## [READING PASSAGE]
--- START ---
You know that article I said I was researching and writing on anti-concurrent cause language, which has been such a big part of the Katrina public debate and litigation? Well, it is finally done and I have sent it off to the editor. If I’ve made any mistakes in causation analysis, it certainly won’t be because of lack of effort.
As I sit here in my office writing this post at 3 a.m., I have stacks of paper roughly three feet high, if you put them all together. Most of this I read, in an effort to trace causation theory from Aristotle to Hume to English fire and maritime policies to wacky California cases to Katrina and beyond. I think I got it, but only time will tell. I made a great effort to write it in as entertaining and simple a way as you can when you are dealing with a subject like causation that either flees as you approach or fights back. I have suffered much over this article. When writing these hard, long-term projects, your will gets weak, and your thoughts seem to scatter like marbles on the floor at the slightest excuse. I’m sure you’ve been there yourself.
So I’ve had this letter written by the Consumer Federation of America sitting on my computer for a week, and have been wanting to write about it, but I felt if I said anything about causation or anti-concurrent cause language outside of what I was writing in the article, I would lose my focus. So now that it’s done, I can say what I have to say. The letter requests that state insurance commissioners act to overturn anti-concurrent cause language and strip it from new policies issued in the states. But as I point out in my article, the wind damage and the water damage caused by Katrina were, in the great bulk of the cases, not concurrent causes, they were separate, independent causes of loss, and therefore do not present an issue of concurrent or multiple causation of a single loss. That anti-concurrent cause language is at the center of Katrina debate is one of the great ironies of the entire Katrina mess. I’ve made that point on this blog before, but of course not in the depth I do in the article.
Here’s an excerpt from the letter:
What is lurking to unexpectedly deny coverage to consumers in your state? Would a later flood override a claim for tornado damage? Would an earthquake that occurred at the same time as or after a fire destroyed a home negate coverage for fire losses? Would the discovery of mold or termite damage exclude wind or fire damage that occurred?
Surely it is terrible public policy to allow this sort of policy provision to exist, ticking like a time bomb, waiting to go off in the face of unsuspecting customers.
--- END ---
## [WHAT YOU HAVE TO DO]
Reproduce word for word the part of the post on anti-concurrent cause language starting with "As I sit here" and going on through "been there yourself.". The data that comes next is not needed.

## [DATA SHOWN]
--- START ---
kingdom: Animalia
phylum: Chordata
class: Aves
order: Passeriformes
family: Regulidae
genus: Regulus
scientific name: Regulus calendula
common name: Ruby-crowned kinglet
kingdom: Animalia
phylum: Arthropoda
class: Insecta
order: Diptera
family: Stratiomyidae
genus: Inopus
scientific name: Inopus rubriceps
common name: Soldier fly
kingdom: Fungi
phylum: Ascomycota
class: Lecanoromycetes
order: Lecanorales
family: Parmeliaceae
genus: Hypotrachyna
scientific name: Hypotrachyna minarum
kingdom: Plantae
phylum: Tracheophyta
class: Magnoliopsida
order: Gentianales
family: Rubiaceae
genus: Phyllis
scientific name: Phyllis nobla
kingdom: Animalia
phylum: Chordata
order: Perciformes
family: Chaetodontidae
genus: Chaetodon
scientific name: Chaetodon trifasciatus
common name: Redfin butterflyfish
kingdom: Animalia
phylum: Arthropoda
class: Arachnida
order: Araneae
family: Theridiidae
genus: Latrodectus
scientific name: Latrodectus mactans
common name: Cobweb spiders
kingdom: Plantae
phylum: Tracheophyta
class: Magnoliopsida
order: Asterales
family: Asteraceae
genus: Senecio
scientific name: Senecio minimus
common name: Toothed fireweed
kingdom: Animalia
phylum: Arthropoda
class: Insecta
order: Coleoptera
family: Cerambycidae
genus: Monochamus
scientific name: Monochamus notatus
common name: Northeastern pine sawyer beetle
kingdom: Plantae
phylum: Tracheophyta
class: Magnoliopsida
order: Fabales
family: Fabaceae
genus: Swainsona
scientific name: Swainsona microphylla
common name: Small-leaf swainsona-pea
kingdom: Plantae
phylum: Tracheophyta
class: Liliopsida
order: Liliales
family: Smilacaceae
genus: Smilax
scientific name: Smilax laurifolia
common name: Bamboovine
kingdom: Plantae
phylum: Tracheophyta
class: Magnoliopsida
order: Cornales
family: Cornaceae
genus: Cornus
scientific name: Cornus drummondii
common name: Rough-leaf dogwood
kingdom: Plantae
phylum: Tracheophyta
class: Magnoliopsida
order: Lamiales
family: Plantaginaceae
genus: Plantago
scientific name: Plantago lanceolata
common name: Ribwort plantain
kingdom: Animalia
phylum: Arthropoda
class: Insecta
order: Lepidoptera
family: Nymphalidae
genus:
--- END ---
## [TASK RESPONSE]
As I sit here in my office writing this post at 3 a.m., I have stacks of paper roughly three feet high, if you put them all together. Most of this I read, in an effort to trace causation theory from Aristotle to Hume to English fire and maritime policies to wacky California cases to Katrina and beyond. I think I got it, but only time will tell. I made a great effort to write it in as entertaining and simple a way as you can when you are dealing with a subject like causation that either flees as you approach or fights back. I have suffered much over this article. When writing these hard, long-term projects, your will gets weak, and your thoughts seem to scatter like marbles on the floor at the slightest excuse. I’m sure you’ve been there yourself.